Trail running season is in full swing and the West Coast is finally beginning to dry out after the wettest winter in over a decade. After years of drought and wildfires, this winter’s flooding caused excessive damage from mudslides and erosion. There were daily reports of road closures along major highways and even emergency evacuations because of the risk of dams breaking.
This was the wettest winter I’ve ever experienced as a runner (cue the laughter from the other Saltines) and I sloshed my way through some very wet and muddy runs. Trails turned into creeks of running water, already rutted trails turned into giant mud pits, and “runs” turned into a fun combination of slip and slide and full body mud baths.

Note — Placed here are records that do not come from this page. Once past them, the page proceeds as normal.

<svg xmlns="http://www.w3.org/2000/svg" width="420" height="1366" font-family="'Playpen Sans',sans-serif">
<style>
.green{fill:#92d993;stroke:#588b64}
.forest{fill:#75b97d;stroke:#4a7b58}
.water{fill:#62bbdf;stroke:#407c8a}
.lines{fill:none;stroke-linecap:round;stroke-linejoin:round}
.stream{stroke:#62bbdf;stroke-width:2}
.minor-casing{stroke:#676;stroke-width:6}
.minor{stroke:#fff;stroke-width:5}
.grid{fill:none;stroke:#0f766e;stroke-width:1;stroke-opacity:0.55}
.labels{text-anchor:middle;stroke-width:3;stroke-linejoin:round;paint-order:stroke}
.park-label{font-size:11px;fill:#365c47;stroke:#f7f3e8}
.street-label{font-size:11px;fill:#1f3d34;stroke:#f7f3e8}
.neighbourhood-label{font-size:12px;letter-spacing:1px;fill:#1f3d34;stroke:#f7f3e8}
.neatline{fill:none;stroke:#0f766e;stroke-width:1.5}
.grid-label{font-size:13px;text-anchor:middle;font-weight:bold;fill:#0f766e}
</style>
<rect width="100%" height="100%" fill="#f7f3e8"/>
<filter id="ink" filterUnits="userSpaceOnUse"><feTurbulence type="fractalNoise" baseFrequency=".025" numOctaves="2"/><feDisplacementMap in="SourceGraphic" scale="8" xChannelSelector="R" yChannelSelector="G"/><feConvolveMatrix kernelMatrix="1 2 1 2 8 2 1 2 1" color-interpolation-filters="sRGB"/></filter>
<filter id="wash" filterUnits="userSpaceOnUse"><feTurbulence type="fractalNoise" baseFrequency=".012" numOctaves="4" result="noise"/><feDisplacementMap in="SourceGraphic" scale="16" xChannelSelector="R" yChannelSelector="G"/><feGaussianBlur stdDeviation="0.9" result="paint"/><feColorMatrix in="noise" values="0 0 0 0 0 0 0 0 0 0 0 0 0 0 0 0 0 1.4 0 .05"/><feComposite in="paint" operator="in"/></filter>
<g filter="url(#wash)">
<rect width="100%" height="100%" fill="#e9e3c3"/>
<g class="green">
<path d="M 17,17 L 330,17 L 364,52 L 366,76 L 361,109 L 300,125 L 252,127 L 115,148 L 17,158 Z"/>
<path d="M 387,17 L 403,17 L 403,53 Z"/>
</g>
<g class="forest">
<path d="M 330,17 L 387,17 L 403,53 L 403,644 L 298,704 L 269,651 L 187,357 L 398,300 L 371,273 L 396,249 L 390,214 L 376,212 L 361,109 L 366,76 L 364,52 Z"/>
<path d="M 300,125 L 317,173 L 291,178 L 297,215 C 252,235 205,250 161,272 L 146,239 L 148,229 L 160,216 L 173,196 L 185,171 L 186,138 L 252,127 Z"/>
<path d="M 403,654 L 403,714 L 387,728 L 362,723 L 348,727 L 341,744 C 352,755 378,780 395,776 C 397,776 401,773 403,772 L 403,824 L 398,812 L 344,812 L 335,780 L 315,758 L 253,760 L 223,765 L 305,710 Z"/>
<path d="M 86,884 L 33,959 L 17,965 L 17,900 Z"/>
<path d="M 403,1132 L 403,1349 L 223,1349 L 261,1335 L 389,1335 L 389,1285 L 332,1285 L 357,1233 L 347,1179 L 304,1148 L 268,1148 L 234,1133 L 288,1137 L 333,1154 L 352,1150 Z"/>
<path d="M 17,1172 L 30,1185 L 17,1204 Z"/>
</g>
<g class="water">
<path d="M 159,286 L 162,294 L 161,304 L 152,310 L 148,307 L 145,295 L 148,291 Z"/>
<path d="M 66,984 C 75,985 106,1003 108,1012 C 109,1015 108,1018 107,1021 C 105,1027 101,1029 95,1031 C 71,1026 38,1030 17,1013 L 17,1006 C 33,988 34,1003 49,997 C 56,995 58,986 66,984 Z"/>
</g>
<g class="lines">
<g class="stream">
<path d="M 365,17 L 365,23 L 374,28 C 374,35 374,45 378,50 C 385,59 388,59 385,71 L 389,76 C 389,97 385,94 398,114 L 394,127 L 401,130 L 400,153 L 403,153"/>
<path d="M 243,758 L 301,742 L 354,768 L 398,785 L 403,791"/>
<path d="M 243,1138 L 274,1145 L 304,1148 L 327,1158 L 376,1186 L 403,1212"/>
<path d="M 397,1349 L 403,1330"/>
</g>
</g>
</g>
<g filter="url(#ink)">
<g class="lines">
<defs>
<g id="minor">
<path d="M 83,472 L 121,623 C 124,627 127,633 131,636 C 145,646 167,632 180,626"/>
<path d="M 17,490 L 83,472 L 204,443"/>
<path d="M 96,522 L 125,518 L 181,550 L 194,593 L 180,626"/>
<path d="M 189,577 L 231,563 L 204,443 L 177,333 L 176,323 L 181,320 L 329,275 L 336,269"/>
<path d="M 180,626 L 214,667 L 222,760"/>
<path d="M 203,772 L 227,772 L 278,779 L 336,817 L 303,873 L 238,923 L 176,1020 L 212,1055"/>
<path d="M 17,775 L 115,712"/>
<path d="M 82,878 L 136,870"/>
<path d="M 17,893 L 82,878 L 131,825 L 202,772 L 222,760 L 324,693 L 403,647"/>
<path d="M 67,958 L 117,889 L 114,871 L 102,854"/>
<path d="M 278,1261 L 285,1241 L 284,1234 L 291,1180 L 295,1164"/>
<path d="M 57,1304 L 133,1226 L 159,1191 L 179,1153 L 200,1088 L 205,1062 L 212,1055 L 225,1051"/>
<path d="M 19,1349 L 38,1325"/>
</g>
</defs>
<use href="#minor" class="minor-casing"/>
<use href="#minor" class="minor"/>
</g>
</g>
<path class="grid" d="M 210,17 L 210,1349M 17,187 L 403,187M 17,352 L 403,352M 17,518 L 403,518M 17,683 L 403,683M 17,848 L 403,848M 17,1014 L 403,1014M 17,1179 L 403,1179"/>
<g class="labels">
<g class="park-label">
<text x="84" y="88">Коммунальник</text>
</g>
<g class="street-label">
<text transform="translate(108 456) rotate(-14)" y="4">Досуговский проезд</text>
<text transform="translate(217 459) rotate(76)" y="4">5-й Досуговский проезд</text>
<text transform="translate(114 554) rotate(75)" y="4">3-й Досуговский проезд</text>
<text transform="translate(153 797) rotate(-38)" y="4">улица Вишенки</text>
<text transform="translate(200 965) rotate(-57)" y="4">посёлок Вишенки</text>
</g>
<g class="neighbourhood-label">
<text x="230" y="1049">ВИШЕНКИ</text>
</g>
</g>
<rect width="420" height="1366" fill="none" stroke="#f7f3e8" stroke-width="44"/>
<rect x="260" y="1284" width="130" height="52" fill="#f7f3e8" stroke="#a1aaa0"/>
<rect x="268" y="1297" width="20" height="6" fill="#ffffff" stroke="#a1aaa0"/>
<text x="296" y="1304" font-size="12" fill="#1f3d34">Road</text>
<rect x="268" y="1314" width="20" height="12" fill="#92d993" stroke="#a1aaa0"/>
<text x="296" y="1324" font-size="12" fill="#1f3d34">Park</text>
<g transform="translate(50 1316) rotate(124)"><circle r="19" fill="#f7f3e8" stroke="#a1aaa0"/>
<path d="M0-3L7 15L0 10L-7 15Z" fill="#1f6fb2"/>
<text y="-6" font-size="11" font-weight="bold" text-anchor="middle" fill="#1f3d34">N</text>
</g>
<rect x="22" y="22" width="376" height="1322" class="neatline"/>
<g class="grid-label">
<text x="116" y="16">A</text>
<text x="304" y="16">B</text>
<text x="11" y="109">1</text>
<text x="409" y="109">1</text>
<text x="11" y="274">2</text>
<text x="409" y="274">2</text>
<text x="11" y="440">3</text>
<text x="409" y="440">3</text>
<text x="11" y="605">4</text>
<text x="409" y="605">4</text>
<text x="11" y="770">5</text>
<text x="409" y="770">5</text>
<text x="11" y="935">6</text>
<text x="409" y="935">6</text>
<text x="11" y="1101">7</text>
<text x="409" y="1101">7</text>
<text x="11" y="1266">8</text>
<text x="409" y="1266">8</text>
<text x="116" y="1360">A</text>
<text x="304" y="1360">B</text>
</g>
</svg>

As a trail user, I like to *think* that I follow proper trail etiquette rules. But, after an incident in which I was called out on Strava for breaking park rules after a rainstorm, I realized that, perhaps, living in seasonless, dry, Northern California, I’ve grown used to running wherever and whenever I feel like it, unaware of official or unofficial rules of trail stewardship. Now that the weather has turned glorious and the trails beckon, I thought it would be a good time to brush up on my own knowledge of trail etiquette.
Practice Leave No Trace
Anyone who has spent a couple nights in the wilderness has heard of Leave No Trace. It means literally what it says: leave nature exactly as you found it. That means, don’t litter, don’t use soap in lakes or streams, don’t veer off the trail and trample over delicate flowers, do pick up your dog poop, don’t create fire pits or break tree branches, and *gasp* bury your own poop at least six inches deep and pack out your toilet paper.

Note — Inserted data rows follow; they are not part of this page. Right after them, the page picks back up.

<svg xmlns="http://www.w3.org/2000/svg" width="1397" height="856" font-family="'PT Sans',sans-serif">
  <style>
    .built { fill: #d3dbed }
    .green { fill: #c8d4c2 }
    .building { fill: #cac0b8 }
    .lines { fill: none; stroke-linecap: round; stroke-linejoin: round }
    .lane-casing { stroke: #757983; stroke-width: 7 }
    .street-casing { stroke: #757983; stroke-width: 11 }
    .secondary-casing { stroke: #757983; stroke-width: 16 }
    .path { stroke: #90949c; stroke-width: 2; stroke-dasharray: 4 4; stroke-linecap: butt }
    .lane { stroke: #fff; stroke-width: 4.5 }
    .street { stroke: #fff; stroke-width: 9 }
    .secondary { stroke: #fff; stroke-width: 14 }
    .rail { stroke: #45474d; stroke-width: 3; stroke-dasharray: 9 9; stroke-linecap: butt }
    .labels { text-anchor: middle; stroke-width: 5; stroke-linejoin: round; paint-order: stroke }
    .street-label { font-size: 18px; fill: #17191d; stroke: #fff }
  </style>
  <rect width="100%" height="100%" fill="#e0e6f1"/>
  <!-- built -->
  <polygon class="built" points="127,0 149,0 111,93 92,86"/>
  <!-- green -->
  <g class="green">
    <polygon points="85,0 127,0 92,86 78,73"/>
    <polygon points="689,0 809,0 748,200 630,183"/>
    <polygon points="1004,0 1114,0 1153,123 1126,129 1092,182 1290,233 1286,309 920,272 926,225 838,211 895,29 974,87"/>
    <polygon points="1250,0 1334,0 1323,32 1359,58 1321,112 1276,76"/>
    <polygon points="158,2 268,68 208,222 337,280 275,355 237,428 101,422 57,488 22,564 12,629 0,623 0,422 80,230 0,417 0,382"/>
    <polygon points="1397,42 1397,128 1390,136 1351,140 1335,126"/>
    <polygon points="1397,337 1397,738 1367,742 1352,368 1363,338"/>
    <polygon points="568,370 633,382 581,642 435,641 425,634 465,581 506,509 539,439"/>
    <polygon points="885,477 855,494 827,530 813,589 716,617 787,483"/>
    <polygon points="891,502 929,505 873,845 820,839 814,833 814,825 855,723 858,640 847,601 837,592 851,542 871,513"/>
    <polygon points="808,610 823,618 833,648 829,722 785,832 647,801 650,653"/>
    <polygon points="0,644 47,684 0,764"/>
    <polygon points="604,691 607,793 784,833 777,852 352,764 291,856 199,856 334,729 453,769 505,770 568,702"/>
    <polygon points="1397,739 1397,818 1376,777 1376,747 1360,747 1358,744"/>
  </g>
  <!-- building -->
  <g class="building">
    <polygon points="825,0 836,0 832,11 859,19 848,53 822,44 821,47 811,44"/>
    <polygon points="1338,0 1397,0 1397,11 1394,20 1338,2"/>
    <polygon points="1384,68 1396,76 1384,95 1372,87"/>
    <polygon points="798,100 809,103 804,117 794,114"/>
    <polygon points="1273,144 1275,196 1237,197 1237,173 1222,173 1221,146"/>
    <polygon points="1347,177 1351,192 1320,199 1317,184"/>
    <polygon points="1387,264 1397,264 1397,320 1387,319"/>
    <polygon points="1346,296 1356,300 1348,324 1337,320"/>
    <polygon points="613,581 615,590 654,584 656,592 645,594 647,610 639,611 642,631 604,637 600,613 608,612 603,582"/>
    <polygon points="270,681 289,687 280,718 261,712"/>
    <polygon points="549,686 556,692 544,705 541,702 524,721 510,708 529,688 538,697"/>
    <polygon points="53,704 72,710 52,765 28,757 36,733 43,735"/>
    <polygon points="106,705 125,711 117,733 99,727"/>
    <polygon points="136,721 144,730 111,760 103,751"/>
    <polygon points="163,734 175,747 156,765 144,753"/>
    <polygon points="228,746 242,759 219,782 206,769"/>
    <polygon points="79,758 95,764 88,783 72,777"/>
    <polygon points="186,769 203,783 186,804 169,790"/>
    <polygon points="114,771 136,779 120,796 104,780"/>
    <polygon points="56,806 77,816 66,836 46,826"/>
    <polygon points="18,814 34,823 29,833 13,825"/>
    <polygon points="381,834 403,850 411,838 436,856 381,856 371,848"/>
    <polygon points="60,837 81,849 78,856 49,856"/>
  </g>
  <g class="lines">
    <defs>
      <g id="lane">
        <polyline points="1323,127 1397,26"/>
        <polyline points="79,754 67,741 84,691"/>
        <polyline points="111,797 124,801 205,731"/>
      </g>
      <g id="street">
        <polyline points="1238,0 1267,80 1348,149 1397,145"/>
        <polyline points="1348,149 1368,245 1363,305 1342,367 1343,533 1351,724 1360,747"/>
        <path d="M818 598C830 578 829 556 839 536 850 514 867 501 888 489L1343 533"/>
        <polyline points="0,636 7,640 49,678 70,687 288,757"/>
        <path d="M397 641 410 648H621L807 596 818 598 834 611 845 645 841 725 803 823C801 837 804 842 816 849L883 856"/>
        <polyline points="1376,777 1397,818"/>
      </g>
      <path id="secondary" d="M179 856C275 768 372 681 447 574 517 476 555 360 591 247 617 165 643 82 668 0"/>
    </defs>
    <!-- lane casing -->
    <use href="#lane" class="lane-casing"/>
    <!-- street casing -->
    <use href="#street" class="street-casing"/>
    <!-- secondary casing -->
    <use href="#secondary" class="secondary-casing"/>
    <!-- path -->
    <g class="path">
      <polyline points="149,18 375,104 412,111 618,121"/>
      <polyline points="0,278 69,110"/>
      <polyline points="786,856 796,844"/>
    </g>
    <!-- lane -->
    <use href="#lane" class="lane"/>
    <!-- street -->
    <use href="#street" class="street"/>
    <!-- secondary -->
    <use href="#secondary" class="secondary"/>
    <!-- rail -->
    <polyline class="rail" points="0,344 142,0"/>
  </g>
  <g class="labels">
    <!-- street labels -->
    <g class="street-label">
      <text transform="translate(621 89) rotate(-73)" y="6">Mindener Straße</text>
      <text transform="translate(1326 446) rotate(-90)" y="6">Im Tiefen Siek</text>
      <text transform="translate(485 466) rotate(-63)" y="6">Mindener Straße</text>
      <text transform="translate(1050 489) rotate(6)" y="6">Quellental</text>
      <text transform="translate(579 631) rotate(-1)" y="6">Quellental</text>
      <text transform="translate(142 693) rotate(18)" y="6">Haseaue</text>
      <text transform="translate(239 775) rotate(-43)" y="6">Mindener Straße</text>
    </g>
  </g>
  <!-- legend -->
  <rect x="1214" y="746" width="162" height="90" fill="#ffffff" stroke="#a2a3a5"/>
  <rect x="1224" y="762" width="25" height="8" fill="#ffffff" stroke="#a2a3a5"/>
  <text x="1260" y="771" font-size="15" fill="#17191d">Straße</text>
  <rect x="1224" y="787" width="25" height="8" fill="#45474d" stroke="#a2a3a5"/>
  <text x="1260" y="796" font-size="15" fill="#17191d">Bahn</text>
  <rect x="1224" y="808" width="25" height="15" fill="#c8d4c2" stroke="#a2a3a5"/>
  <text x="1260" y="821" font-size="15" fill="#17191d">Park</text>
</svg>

I’m certain that any runner who says they’ve never been in dire need of a restroom on a run is lying, and how many of us regularly carry TP in our pockets? But (and I’m lecturing myself as much as I am to anyone else), *pure* trail stewardship might require us to do just that. For those who venture far from any civilization, you might want to carry toilet paper in a sealed disguised plastic baggie or even pack one of these handy NASA developed wag bags. This might seem a bit extreme for most of us, so hopefully you only have to go number one. If you do have to pee, be sure to stay at least 200 yards away from water.
Trail runners like to blame mountain bikers for muddy rutted trails. Their tracks are long and thin and once they’ve created ruts in the mud that harden in the summertime, they quickly become easy ankle twisting hazards. But the truth is that runners cause just as much harm, not to mention horseback riders and grazing animals like cattle. After a big rainstorm, trails can turn into giant mudpits, and a couple of feet can stomp out just as much rutting as anything else. Some runners and bikers will choose to wake up early and visit trails when they are still frozen and covered in ice, lessening the impact of making ruts in the mud. Again, none of us is perfect, so if you must run through the mud, at least follow the next rule…
Go Through, Not Around
A big cause of trail destruction is when users try to avoid puddles or aforementioned mud pits by going around and trampling the grass along the side of the trail. Unfortunately, this leads to an unnecessary widening of the trail, and can lead to the degradation of a trail if it was built along a hillside. Best use is to run single file, don’t cut switchbacks, and don’t be afraid of a little mud.
Some basic rules of trail etiquette and safety also include leaving any gates as you found them (usually cattle gates are closed, but if they’re open, leave them open), be careful around livestock, don’t use earbuds so you can stay alert for noises of other users or animals, and pay attention to any trail closure signs. Report things like downed trees to park staff, and follow the right of way rules! Bikes yield to pedestrians, and everyone yields to horses. Ask the horseback rider how they want you to proceed, and usually they want you to move downhill slightly off trail (but watch out for poison oak and snakes!).
All of this said, what’s a trail runner to do in an unusual winter like the one we just had? First, don’t mind your chastising friends. Being outdoors makes us happier and healthier, for our minds as well as our bodies. If you, like me, have felt like you’ve caused some unintentional damage to your favorite trails, perhaps you can atone by volunteering to repair them in the future with an organized trail building crew. Or, you can forgive yourself and follow trail etiquette rules the best you can.
Are you guilty of not following all the trail etiquette rules?